Snyk, a leader in developer security, today announced that AWS has integrated Snyk Security Intelligence into a new, significantly enhanced Amazon Inspector, empowering both developer and security teams with trusted data and actionable insights to better help them build secure software.
Amazon Inspector is an automated security assessment service that helps improve the security and compliance of applications deployed on Amazon Web Services (AWS). Once enabled, Amazon Inspector automatically discovers all running Amazon Elastic Compute Cloud (Amazon EC2) instances as well as container images residing in the Amazon Elastic Container Registry (Amazon ECR), and continuously assesses for software vulnerabilities and unintended network accessibility due to misconfigurations of application workloads running on AWS. Amazon Inspector generates security findings that are aggregated in an improved Amazon Inspector console as well as pushed to AWS Security Hub and Amazon EventBridge, allowing customers to further automate remediation workflows.
Snyk Security Intelligence is an important source of vulnerability intelligence for the new Amazon Inspector, helping developer and security teams improve the accuracy of transient dependency vulnerabilities by enriching Inspector findings, and helping practitioners prioritize the management of security issues to avoid impacting their production workloads. From the Amazon Inspector user interface (UI), users can easily click through to the corresponding Snyk vulnerability page to find out more about the software vulnerabilities identified by the service.
Maintained with hand-curated content and enriched meta-data, Snyk Security Intelligence identifies vulnerable functions as well as known exploit maturity, with a Common Vulnerability Scoring System (CVSS) score and vector assigned to 100% of vulnerabilities. Snyk’s proprietary research, combined with community-powered databases, such as rubysec, friends of php, rustsec, and various others, allows Snyk to discover and disclose new vulnerabilities in the open source ecosystem in a timely and accurate manner, and helps users prioritize vulnerability remediation based on accurate data and a low false-positives ratio.
Also Read: Top Three Security Considerations When Migrating to the Public Cloud
Key Customer Benefits
- Consolidate Amazon EC2 and container vulnerability management with a highly scalable service that is enabled in just a few clicks.
- Optimize remediation efforts with extremely low false-positive rates thanks to Snyk Security Intelligence’s deep and continuous quality controls.
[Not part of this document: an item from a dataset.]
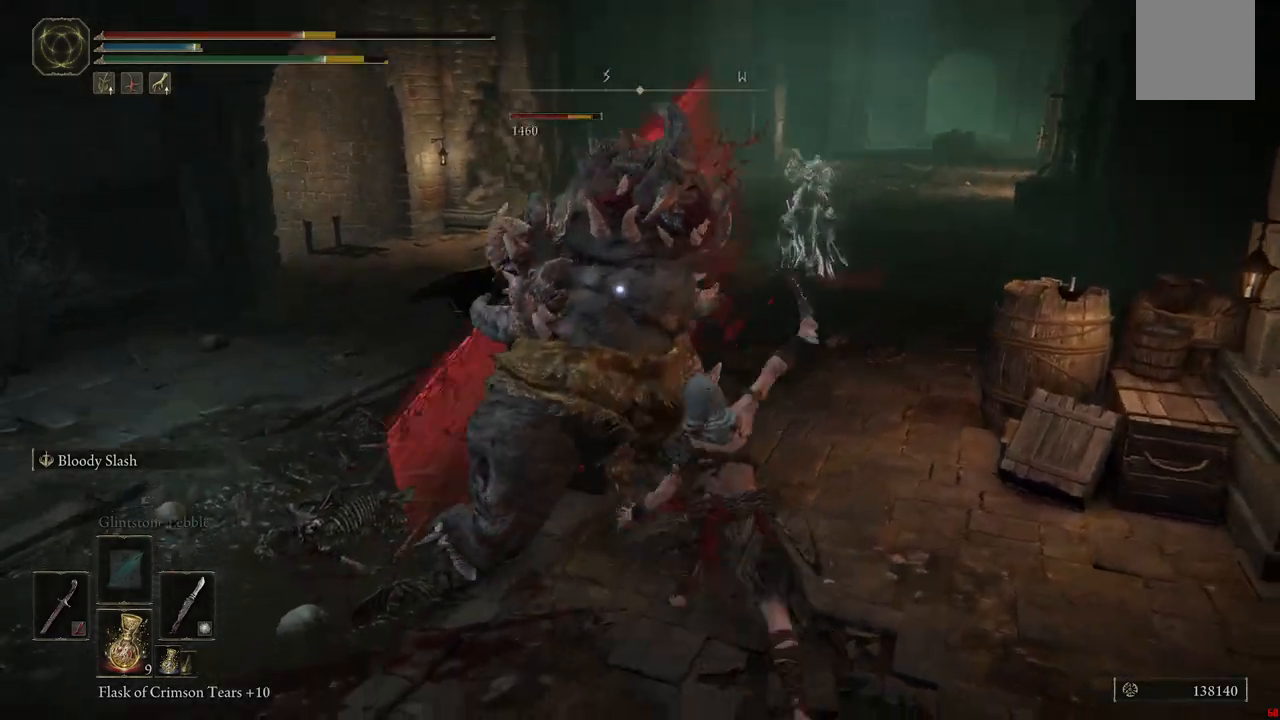
{"buttons": [], "left_stick": "up-right", "right_stick": "center", "events": []}
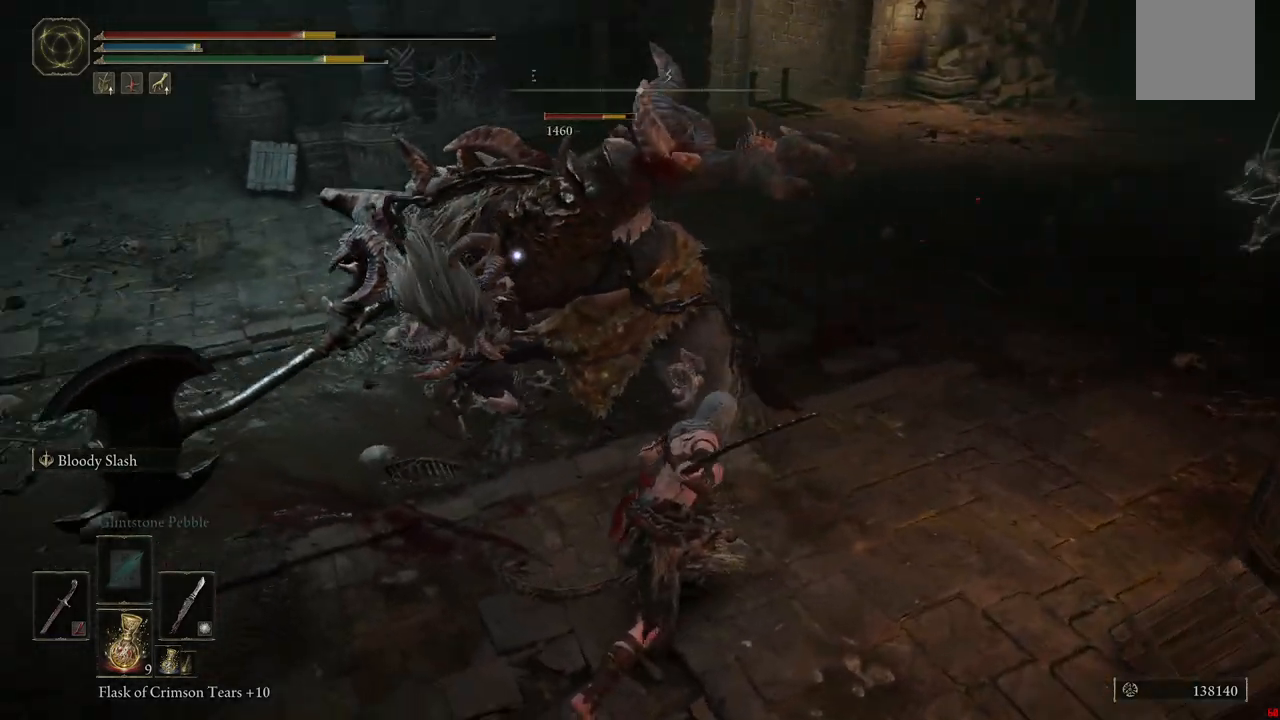
{"buttons": [], "left_stick": "up-right", "right_stick": "center", "events": [[50, "B", "down"], [183, "B", "up"], [267, "B", "down"], [417, "B", "up"]]}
- Leverage Snyk’s actionable, hand-curated data to reduce mean time to resolve (MTTR) vulnerabilities.
- When using the Snyk Developer Security Platform, ensure a uniform and superior source of vulnerability data across AWS’ security (Amazon Inspector) as well as developer tools (AWS CodeSuite, Amazon ECR, Amazon Elastic Kubernetes Service (Amazon EKS) and AWS Lambda).
“Like AWS, Snyk is committed to helping more global organizations to accelerate their digital transformation, fueling innovation in a secure way,” said Carey Stanton, Vice President, Global Business and Corporate Development at Snyk. “We’re proud to be part of the new Amazon Inspector and are committed to continuing to deepen our work with AWS, ensuring that all development teams worldwide have the right tools to build software securely.”
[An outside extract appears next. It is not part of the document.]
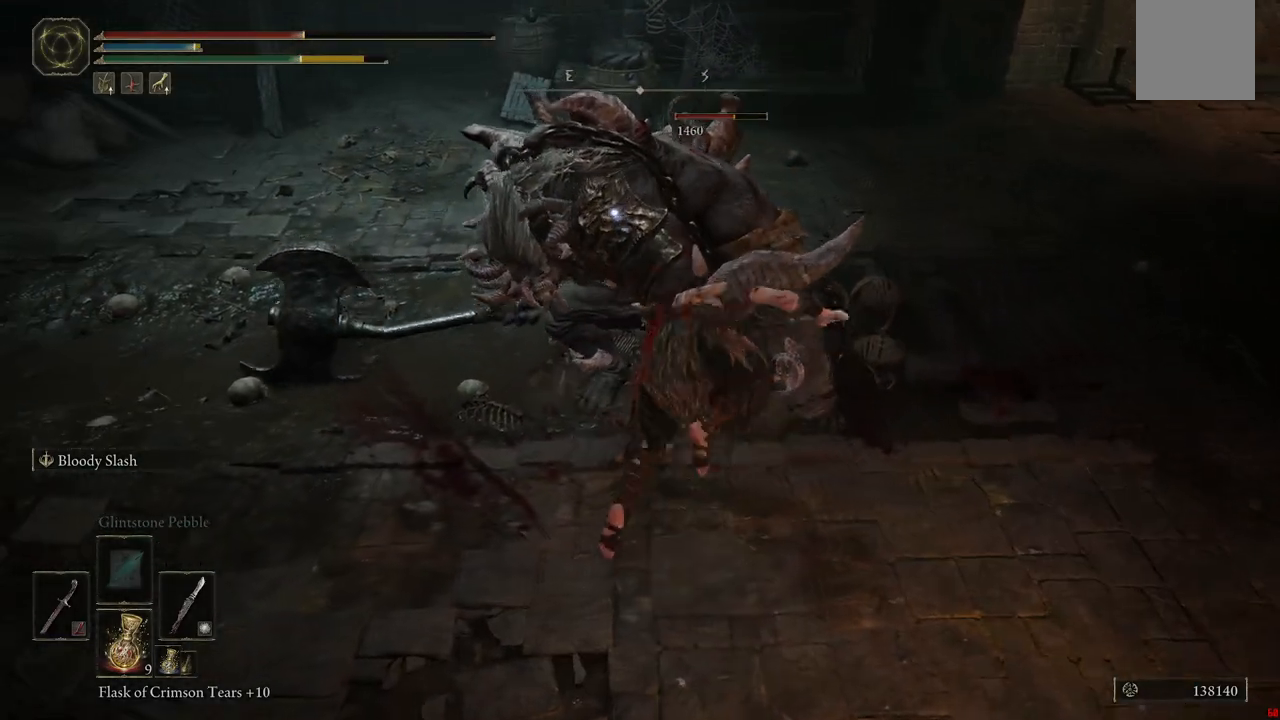
{"buttons": [], "left_stick": "up-right", "right_stick": "center", "events": []}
“Cloud native development has become a critical advantage to organizations looking to deliver modern products to market more efficiently,” said Michael Fuller, Director, Product Management, AWS Security Services at AWS. “By bringing Snyk’s vulnerability insights into the new Amazon Inspector, we’re enabling security teams to leverage truly comprehensive, contextual vulnerability information that helps prioritize the most severe vulnerabilities first and further empowers agile software development on AWS.”
“We didn’t trust the security coverage (provided by other evaluated solutions) was comprehensive enough, which later compared to Snyk was indeed clear,” said Leif Dreizler, Security Engineering Manager at Segment. “When the eslint-scope vulnerability came out, it was easy to find which repositories were vulnerable, allowing us to upgrade or remove the dependency.”
Snyk Achieves AWS Security Competency Status
In addition to its integration into Amazon Inspector, Snyk has recently achieved Amazon Web Services (AWS) Security Competency status. AWS Competency Programs showcase AWS Partner Network (APN) Partners who have demonstrated high-level technical proficiency and proven customer success in specific areas. To achieve this designation, APN Partners undergo a rigorous process of technical and commercial validation related to their area. The AWS Security Competency status gives AWS customers a high degree of confidence in choosing partner solutions for their cloud environment.
The AWS Security Competency designation recognizes Snyk’s deep technical expertise and proven customer satisfaction in securing cloud native applications running on AWS. As an Advanced Technology Partner with AWS, and a recipient of several other AWS competencies and “Service-Ready” validations, Snyk is committed to continuing our work to ensure customers can secure their workloads proactively when building applications on AWS. The Security Competency designation differentiates Snyk as a key security partner for AWS that provides an agile approach to security, helping enterprises adopt, develop, and deploy applications securely on AWS.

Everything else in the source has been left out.